Accurate accident anticipation is essential for enhancing the safety of autonomous vehicles (AVs). However, existing methods often assume ideal conditions, overlooking challenges such as sensor failures, environmental disturbances, and data imperfections, which can significantly degrade prediction accuracy. Additionally, previous models have not adequately addressed the considerable variability in driver behavior and accident rates across different vehicle types. To overcome these limitations, this study introduces ROAR, a novel approach for accident detection and prediction. ROAR combines Discrete Wavelet Transform (DWT), a self adaptive object aware module, and dynamic focal loss to tackle these challenges. The DWT effectively extracts features from noisy and incomplete data, while the object aware module improves accident prediction by focusing on high-risk vehicles and modeling the spatial temporal relationships among traffic agents. Moreover, dynamic focal loss mitigates the impact of class imbalance between positive and negative samples. Evaluated on three widely used datasets, Dashcam Accident Dataset (DAD), Car Crash Dataset (CCD), and AnAn Accident Detection (A3D), our model consistently outperforms existing baselines in key metrics such as Average Precision (AP) and mean Time to Accident (mTTA). These results demonstrate the model's robustness in real-world conditions, particularly in handling sensor degradation, environmental noise, and imbalanced data distributions. This work offers a promising solution for reliable and accurate accident anticipation in complex traffic environments.

Figures (5)

• Figure 1: Comparison of different levels of sensor distortion in the same scene relative to the raw video. The quality of the signal transmitted by the sensor directly impacts the input data, which in turn affects the model's ability to accurately anticipate accidents.
• Figure 2: Overview of the proposed framework.

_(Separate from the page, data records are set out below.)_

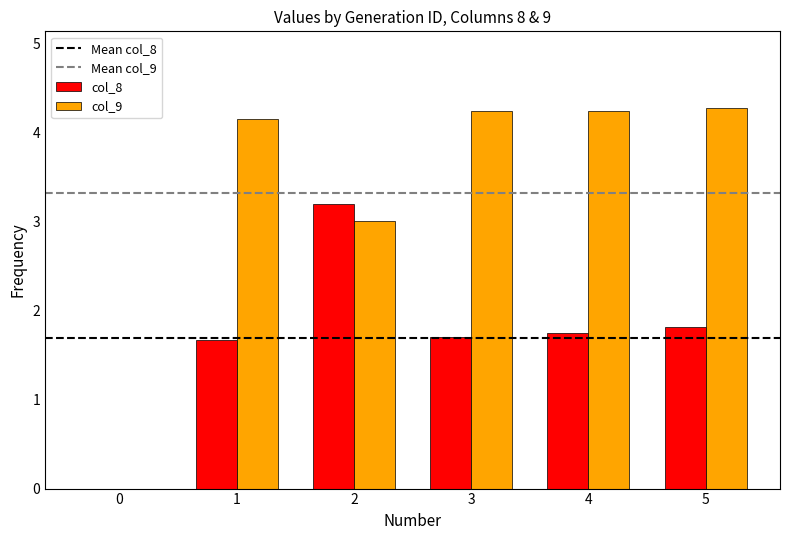

Which series changed the most between 0 and 3?

col_9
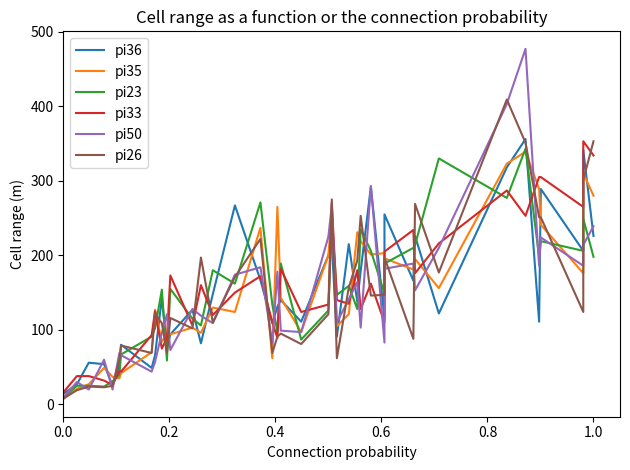

What is the greatest value displayed?

477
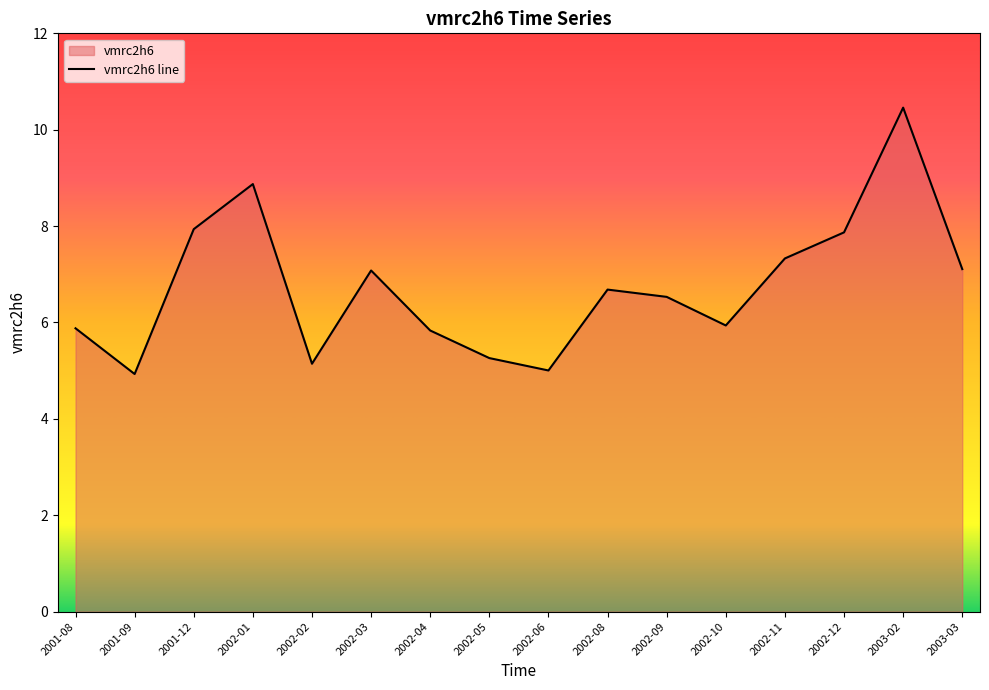

Reading right to left, list all the values displayed in this chart.

7.1	10.5	7.9	7.3	5.9	6.5	6.7	5.0	5.3	5.8	7.1	5.1	8.9	7.9	4.9	5.9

The input video frames are processed by an object detector and feature extractor to obtain object-level and image-level features. These features are refined through a Self-Adaptive Object-Aware Module and Discrete Wavelet Transform (DWT). The refined features are fused and passed through a GRU and Temporal Attention Fusion to compute the anticipation probability ($p_t$) and enhancement probability ($p_e$), with a time weight layer adjusting temporal influence on predictions. The framework integrates spatial, temporal, and hierarchical features for enhanced prediction accuracy.
• Figure 3: Comparison between Fourier Transform and Wavelet Transform. The upper panel illustrates how the Fourier Transform decomposes a signal into constituent sinusoids of different frequencies, which represent the signal in the frequency domain. The lower panel demonstrates how the Wavelet Transform decomposes a signal into wavelets of different scales and positions, offering a time-frequency representation that preserves both time and frequency information. This comparison highlights the advantages of Wavelet Transform in capturing localized features of the signal, particularly for non-stationary or time-varying data.
• Figure 4: One-level Discrete Wavelet Transform (DWT) decomposition applied to discrete data points. The process involves filtering the data through a high-pass filter to extract high-frequency components (denoted as $cD$) and through a low-pass filter to extract low-frequency components (denoted as $cA$). The original data is divided into two halves, with the high-pass filter focusing on capturing the rapid variations (high-frequency) and the low-pass filter capturing the smooth trends (low-frequency).
• Figure 5: Visualization of ROAR's performance on the DAD dataset with 0.2 variance of Gaussian noise, with a threshold uniformly set at 0.5. Scenes (a) and (b) showcase successful accident anticipations, with (a) representing a scenario of smooth driving with no risk and (b) displaying a crash detection with a correct anticipation. Scene (c) illustrates a false-positive case where high-speed motorcycles are incorrectly anticipated as a collision, while (d) demonstrates a false-negative case, where a small collision in the distance is missed by the model. The accident anticipation probabilities are plotted over time, highlighting ROAR's ability to handle real-world challenges, including noise and dynamic traffic conditions. The model adjusts its predictions based on the context, even in situations with false alarms.